Han cabalgado sin detenerse y ya el día es claro. La doncella se dirige a Saigremor, diciéndole:

—Vos me acompañaréis, y mi señor Galván irá a sus asuntos.

—Mi dulce amiga —le contesta mi señor Galván—, os acompañaremos los dos, pues en modo alguno querría que tuvierais dificultades sin mí.

—Señor —le contesta la doncella—, tengo suficiente con Saigremor; le llevaré por un lugar en el que no seremos vistos por nadie, aunque nos busquen.

—¿A dónde iréis?

—Directamente a casa de mi padre; de allí, a casa de vuestro hermano Agravaín, pues no me podría refugiar en otro sitio.

Saigremor dice que con mucho gusto verá a Agravaín, a lo que mi señor Galván contesta que está muy enfermo, «ya os lo contará esta doncella».

—¿A dónde iréis vos? —le pregunta la joven.

—Me gustaría ir a la tierra de Sorelois.

—¿Pensáis que encontraréis allí —le pregunta Saigremor— lo que hemos estado buscando en esta tierra?

—Realmente, no sé qué voy a hacer allí, pero he oído decir que es una tierra de muchas aventuras.

—Señor —le dice la doncella—, Sorelois no está lejos; os entregaré uno de estos criados, que os llevará tan derecho como una línea.

Llama entonces al que iba a pie, le hace montar en el caballo de mi señor Galván y le ordena que le acompañe lo más directamente posible a la tierra de Sorelois.

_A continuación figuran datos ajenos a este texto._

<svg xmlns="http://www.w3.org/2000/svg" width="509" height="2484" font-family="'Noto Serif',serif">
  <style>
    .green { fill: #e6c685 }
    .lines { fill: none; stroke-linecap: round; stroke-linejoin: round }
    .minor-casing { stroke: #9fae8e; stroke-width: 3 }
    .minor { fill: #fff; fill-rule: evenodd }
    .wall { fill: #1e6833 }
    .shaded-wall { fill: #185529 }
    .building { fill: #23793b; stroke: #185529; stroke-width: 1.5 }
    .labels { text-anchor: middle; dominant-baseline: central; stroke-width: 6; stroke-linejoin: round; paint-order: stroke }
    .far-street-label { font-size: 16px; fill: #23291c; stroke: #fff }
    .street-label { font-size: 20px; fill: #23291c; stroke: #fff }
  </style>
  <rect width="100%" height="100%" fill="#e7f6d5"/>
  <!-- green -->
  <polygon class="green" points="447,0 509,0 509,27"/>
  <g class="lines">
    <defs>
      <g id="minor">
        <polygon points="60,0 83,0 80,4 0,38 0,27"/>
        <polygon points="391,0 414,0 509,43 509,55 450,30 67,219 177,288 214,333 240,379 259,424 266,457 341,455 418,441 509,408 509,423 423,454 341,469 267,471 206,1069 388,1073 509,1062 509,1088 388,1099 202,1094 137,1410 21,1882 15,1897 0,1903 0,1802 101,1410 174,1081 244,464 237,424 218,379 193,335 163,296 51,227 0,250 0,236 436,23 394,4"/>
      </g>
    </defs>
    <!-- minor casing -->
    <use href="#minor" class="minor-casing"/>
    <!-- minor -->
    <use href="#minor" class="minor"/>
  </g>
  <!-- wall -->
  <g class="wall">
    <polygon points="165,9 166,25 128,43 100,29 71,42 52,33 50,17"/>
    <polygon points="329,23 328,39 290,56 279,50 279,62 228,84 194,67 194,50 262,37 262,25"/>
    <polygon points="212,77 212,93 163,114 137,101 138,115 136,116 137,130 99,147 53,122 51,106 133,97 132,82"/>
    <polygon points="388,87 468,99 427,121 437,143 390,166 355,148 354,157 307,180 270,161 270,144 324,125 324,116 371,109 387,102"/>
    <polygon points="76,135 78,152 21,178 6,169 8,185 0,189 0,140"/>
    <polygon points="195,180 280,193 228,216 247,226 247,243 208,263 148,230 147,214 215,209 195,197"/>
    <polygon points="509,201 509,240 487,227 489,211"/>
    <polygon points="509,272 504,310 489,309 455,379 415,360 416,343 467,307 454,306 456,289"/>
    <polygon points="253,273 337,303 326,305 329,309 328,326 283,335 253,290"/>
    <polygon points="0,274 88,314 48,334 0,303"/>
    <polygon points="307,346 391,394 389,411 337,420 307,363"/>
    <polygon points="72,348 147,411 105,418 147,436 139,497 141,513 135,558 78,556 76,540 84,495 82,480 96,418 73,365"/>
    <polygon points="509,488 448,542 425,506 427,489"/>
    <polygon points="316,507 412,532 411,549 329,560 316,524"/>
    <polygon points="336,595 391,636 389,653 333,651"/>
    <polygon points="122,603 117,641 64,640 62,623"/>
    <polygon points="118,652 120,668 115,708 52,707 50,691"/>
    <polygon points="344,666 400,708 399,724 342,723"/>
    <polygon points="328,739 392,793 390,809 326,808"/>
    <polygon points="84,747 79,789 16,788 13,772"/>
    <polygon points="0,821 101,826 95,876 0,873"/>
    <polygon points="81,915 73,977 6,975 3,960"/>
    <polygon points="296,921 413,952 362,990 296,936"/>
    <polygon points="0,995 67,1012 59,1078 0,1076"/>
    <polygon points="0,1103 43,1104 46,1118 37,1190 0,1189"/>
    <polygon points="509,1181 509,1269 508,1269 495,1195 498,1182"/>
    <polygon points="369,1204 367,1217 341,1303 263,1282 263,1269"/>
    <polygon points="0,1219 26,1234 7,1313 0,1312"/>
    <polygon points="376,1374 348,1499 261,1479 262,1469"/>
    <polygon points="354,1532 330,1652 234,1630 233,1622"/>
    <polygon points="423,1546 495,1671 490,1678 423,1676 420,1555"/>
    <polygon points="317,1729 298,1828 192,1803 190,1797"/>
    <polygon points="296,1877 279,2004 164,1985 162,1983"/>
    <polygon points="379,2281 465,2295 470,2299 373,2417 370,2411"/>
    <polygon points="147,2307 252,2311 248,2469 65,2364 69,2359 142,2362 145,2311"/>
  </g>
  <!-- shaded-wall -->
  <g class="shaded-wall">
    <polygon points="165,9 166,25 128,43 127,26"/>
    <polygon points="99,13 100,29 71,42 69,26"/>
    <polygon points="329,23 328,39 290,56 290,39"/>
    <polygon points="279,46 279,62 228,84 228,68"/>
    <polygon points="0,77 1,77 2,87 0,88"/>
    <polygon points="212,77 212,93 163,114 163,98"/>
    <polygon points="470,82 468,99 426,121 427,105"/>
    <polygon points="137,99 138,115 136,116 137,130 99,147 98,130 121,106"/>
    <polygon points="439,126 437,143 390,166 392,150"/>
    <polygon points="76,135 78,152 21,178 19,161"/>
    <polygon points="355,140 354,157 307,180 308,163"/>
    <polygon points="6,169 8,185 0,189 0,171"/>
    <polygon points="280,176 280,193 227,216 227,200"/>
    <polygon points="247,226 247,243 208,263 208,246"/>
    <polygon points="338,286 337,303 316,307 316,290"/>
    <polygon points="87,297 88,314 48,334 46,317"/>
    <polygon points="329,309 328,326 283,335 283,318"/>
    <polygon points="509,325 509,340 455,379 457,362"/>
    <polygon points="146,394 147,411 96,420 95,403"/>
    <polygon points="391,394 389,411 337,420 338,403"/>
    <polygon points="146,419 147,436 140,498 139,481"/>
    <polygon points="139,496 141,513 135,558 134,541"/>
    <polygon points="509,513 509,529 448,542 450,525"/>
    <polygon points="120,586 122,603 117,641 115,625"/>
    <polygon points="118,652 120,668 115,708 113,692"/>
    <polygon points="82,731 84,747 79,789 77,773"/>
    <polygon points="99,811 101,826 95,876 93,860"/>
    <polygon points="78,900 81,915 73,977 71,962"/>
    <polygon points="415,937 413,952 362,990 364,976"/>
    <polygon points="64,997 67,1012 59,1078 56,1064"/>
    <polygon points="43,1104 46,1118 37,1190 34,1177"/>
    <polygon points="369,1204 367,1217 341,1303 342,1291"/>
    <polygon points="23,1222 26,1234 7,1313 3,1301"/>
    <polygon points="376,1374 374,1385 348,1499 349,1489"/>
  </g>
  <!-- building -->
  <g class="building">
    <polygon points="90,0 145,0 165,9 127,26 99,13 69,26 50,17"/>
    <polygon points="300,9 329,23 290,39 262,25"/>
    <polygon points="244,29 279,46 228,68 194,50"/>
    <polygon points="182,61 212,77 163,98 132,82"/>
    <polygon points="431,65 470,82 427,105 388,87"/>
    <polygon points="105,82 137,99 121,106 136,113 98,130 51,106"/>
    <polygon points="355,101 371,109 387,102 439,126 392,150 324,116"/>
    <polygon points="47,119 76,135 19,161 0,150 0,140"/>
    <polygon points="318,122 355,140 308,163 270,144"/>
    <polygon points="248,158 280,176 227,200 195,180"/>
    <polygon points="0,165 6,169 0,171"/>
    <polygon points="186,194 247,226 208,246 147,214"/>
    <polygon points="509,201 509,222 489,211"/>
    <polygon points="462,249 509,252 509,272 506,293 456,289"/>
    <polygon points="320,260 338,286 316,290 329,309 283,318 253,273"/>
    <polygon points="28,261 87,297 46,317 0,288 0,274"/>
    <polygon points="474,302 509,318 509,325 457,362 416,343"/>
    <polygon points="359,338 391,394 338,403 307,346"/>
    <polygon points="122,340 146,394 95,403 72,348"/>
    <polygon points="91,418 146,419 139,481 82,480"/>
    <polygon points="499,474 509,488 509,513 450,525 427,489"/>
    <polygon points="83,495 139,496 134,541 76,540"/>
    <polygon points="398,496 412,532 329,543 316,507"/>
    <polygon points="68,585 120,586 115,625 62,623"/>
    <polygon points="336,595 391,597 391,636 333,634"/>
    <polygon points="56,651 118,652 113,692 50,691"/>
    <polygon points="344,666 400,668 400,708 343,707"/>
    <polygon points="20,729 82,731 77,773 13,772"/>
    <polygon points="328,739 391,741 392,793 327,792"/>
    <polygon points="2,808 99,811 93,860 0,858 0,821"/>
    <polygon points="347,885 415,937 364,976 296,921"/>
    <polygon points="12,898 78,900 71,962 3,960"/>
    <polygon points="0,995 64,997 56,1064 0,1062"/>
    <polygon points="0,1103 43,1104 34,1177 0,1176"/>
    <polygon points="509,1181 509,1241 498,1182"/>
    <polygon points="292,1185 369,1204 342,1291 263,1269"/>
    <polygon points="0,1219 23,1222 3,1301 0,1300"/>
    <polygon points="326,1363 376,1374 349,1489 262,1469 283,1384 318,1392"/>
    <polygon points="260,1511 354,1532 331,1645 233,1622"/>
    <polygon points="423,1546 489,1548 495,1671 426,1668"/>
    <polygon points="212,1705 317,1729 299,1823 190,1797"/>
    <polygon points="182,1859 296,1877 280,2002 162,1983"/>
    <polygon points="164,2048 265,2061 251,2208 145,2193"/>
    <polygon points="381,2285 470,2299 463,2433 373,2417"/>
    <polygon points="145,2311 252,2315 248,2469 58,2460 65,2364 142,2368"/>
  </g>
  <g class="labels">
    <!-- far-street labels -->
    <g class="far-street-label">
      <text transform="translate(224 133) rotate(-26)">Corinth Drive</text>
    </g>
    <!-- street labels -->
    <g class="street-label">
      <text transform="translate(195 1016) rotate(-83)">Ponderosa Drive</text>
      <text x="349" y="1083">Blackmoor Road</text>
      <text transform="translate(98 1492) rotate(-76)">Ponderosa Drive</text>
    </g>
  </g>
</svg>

El criado ya está montado. Saigremor y su amiga se marchan por donde ella va indicando. El criado y mi señor Galván se dirigen hacia Sorelois por el camino más recto que conoce.

Pero la historia deja ahora de hablar de mi señor Galván y de Saigremor, y vuelve a Héctor, que está prisionero del señor de Marés, padre de Ladomás, al que Guinas de Blahestan había herido en el pabellón por su amiga, padre también de Maltaillié, a quien Héctor mató al socorrer a Synadós de Windsor.